The COIN manual asserts that news media "directly influence the attitude of key audiences toward counterinsurgents, their operations and the opposing insurgency." The manual refers to "a war of perceptions…conducted continuously using the news media."
Gen. Stanley A. McChrystal, commander of ISAF, was clearly preparing to wage such a war in advance of the Marja operation.
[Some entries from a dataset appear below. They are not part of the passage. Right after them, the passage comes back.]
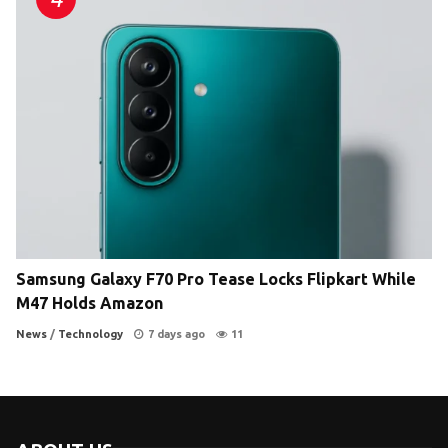
Samsung Galaxy F70 Pro Tease Locks Flipkart While
M47 Holds Amazon
News
/
Technology
7 days ago
11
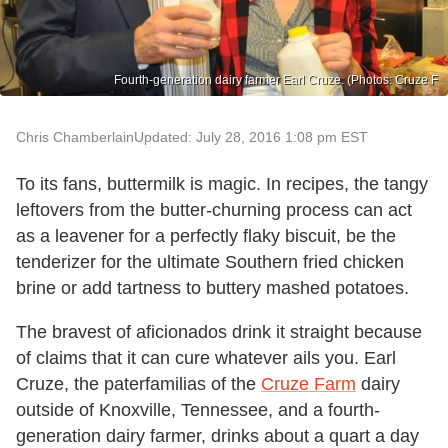
Fourth-generation dairy farmer Earl Cruze. (Photos: Cruze F
Chris Chamberlain
Updated: July 28, 2016 1:08 pm EST
To its fans, buttermilk is magic. In recipes, the tangy
leftovers from the butter-churning process can act
as a leavener for a perfectly flaky biscuit, be the
tenderizer for the ultimate Southern fried chicken
brine or add tartness to buttery mashed potatoes.
The bravest of aficionados drink it straight because
of claims that it can cure whatever ails you. Earl
Cruze, the paterfamilias
of the
Cruze Farm
dairy
outside of Knoxville, Tennessee, and a fourth-
generation dairy farmer, drinks about a quart a day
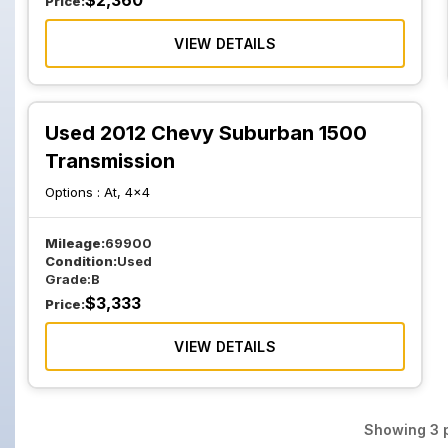
$
2,360
Price:
VIEW DETAILS
Used 2012 Chevy Suburban 1500
Transmission
Options :
At, 4x4
Mileage:
69900
Condition:
Used
Grade:
B
$
3,333
Price:
VIEW DETAILS
Showing
3
p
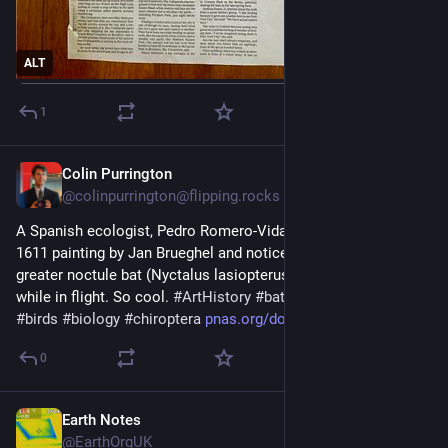
ALT
1
Colin Purrington
Jun 30
@colinpurrington@flipping.rocks
A Spanish ecologist, Pedro Romero-Vidal, was looking at a 
1611 painting by Jan Brueghel and noticed what is likely a 
greater noctule bat (Nyctalus lasiopterus) snacking on a bird 
while in flight. So cool. 
#
ArtHistory
#
bats
#
art
#
brueghel
#
birds
#
biology
#
chiroptera
pnas.org/doi/10.1073/pnas.2536
0
Earth Notes
Jun 17
@EarthOrgUK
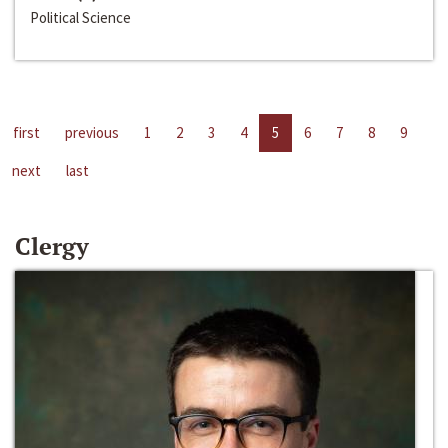
Political Science
first
previous
1
2
3
4
5
6
7
8
9
next
last
Clergy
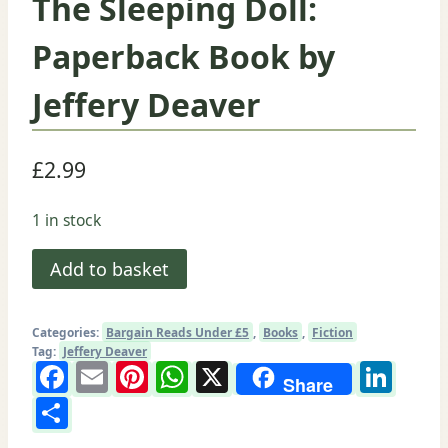
The Sleeping Doll:
Paperback Book by
Jeffery Deaver
£
2.99
1 in stock
The
Add to basket
Sleeping
Doll:
Categories:
Bargain Reads Under £5
,
Books
,
Fiction
Paperback
Tag:
Jeffery Deaver
Facebook
Email
Pinterest
WhatsApp
X
Lin
Book
Share
by
Share
Jeffery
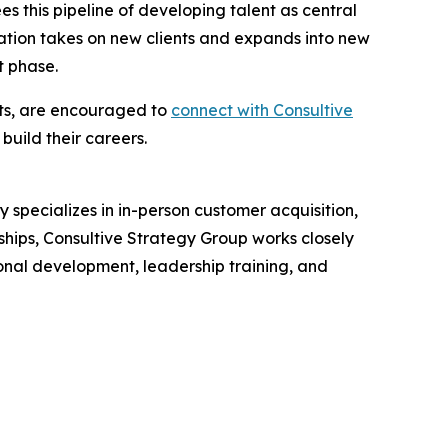
s this pipeline of developing talent as central
ization takes on new clients and expands into new
t phase.
tts, are encouraged to
connect with Consultive
uild their careers.
specializes in in-person customer acquisition,
hips, Consultive Strategy Group works closely
ional development, leadership training, and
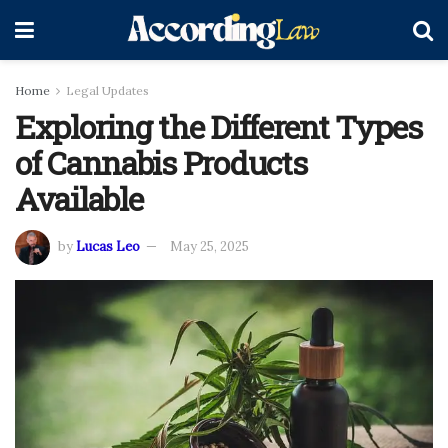
Home
Legal Updates
Exploring the Different Types
of Cannabis Products
Available
by
Lucas Leo
May 25, 2025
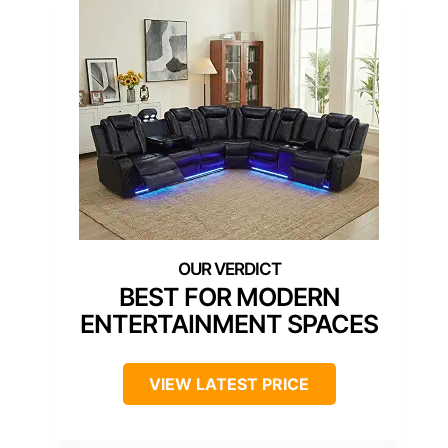
BEST FOR MODERN
ENTERTAINMENT SPACES
VIEW LATEST PRICE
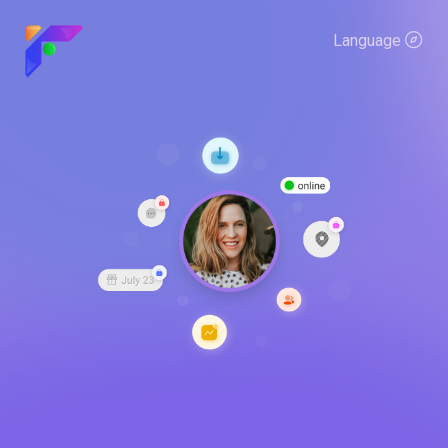
Language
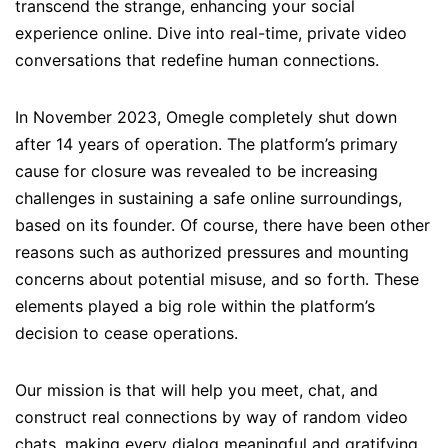
transcend the strange, enhancing your social
experience online. Dive into real-time, private video
conversations that redefine human connections.
In November 2023, Omegle completely shut down
after 14 years of operation. The platform’s primary
cause for closure was revealed to be increasing
challenges in sustaining a safe online surroundings,
based on its founder. Of course, there have been other
reasons such as authorized pressures and mounting
concerns about potential misuse, and so forth. These
elements played a big role within the platform’s
decision to cease operations.
Our mission is that will help you meet, chat, and
construct real connections by way of random video
chats, making every dialog meaningful and gratifying.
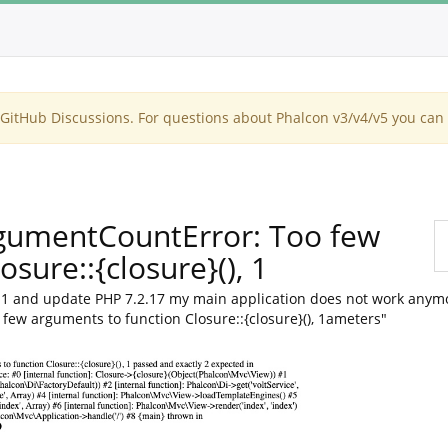
itHub Discussions. For questions about Phalcon v3/v4/v5 you can 
rgumentCountError: Too few
sure::{closure}(), 1
ha1 and update PHP 7.2.17 my main application does not work anymo
ew arguments to function Closure::{closure}(), 1ameters"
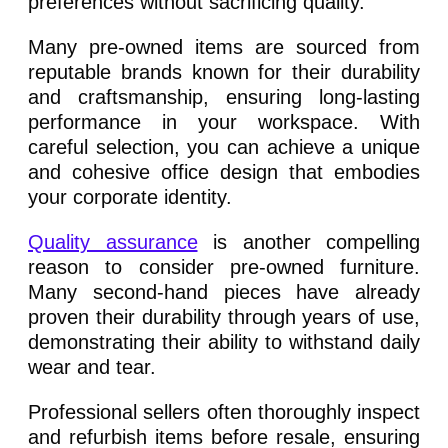
preferences without sacrificing quality.
Many pre-owned items are sourced from
reputable brands known for their durability
and craftsmanship, ensuring long-lasting
performance in your workspace. With
careful selection, you can achieve a unique
and cohesive office design that embodies
your corporate identity.
Quality assurance
is another compelling
reason to consider pre-owned furniture.
Many second-hand pieces have already
proven their durability through years of use,
demonstrating their ability to withstand daily
wear and tear.
Professional sellers often thoroughly inspect
and refurbish items before resale, ensuring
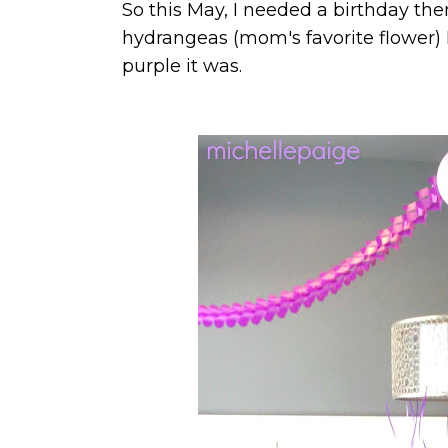
So this May, I needed a birthday t
hydrangeas (mom's favorite flower) I
purple it was.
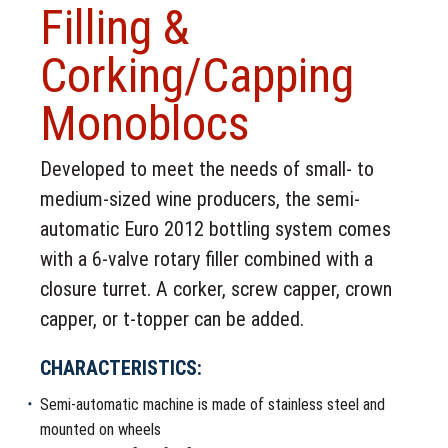
Filling &
Corking/Capping
Monoblocs
Developed to meet the needs of small- to
medium-sized wine producers, the semi-
automatic Euro 2012 bottling system comes
with a 6-valve rotary filler combined with a
closure turret. A corker, screw capper, crown
capper, or t-topper can be added.
CHARACTERISTICS:
Semi-automatic machine is made of stainless steel and
mounted on wheels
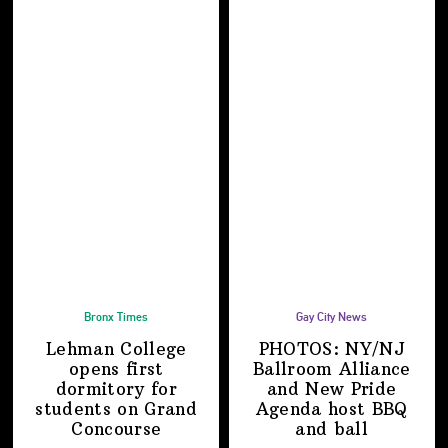
Bronx Times
Gay City News
Lehman College
PHOTOS: NY/NJ
opens first
Ballroom Alliance
dormitory for
and New Pride
students on
Grand
Agenda host BBQ
Concourse
and ball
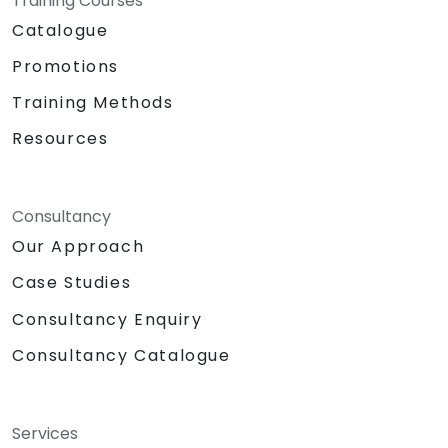
Training Courses
Catalogue
Promotions
Training Methods
Resources
Consultancy
Our Approach
Case Studies
Consultancy Enquiry
Consultancy Catalogue
Services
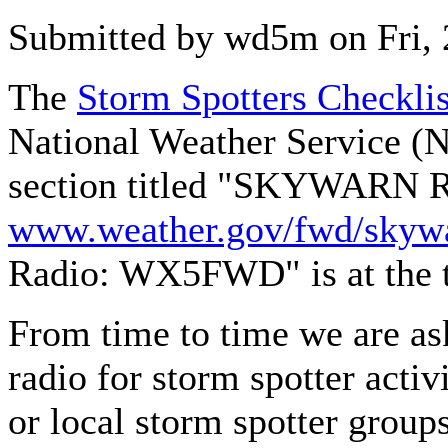
Submitted by wd5m on Fri, 
The
Storm Spotters Checkli
National Weather Service (
section titled "SKYWARN R
www.weather.gov/fwd/skywa
Radio: WX5FWD" is at the to
From time to time we are as
radio for storm spotter activ
or local storm spotter grou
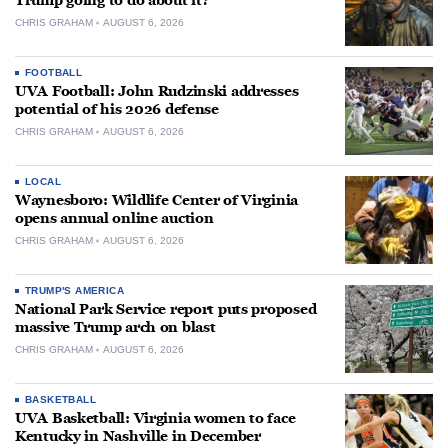
Trump going to do about it?
CHRIS GRAHAM
AUGUST 6, 2026
FOOTBALL
UVA Football: John Rudzinski addresses
potential of his 2026 defense
CHRIS GRAHAM
AUGUST 6, 2026
LOCAL
Waynesboro: Wildlife Center of Virginia
opens annual online auction
CHRIS GRAHAM
AUGUST 6, 2026
TRUMP'S AMERICA
National Park Service report puts proposed
massive Trump arch on blast
CHRIS GRAHAM
AUGUST 6, 2026
BASKETBALL
UVA Basketball: Virginia women to face
Kentucky in Nashville in December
In remarks made just before the offensive began, McChrystal invoked the language of the counterinsurgency manual, saying, "This is all a war of perceptions."
The Washington Post reported Feb. 22 that the decision to launch the offensive against Marja was intended largely to impress U.S. public opinion with the effectiveness of the U.S. military in Afghanistan by showing that it could achieve a "large and loud victory."
The false impression that Marja was a significant city was an essential part of that message.
Last year, RAW STORY’s Brad Jacobson reported,
A key senior figure in a Bush administration covert Pentagon program, which used retired military analysts to produce positive wartime news coverage, remains in the same position today as a chief Obama Defense Department spokesman and the agency’s head of all media operations.
In an examination of Pentagon documents the New York Times obtained through a Freedom of Information Act request — which reporter David Barstow leveraged for his April 2008 Pulitzer Prize-winning exposé on the program – Raw Story has found that Bryan Whitman surfaces in over 500 emails and transcripts, revealing the deputy assistant secretary of defense for media operations was both one of the program’s senior participants and an active member.
….
The program was ostensibly run out of the Pentagon’s public affairs office for community relations, as part of its outreach, and attended to by political appointees, most visibly in these records by then community relations chief Allison Barber and director Dallas Lawrence.
But as Barstow noted in his report, in running the program out of that office rather than from the agency’s regular press office, “the decision recalled other Bush administration tactics that subverted traditional journalism.” In addition to concealing the true nature of the program and the retired military officers’ participation in it, this tactic produced one other effect.
It provided Bryan Whitman, a career civil servant and senior Defense Department official who oversees the press office and all media operations, cover if and when the program was revealed.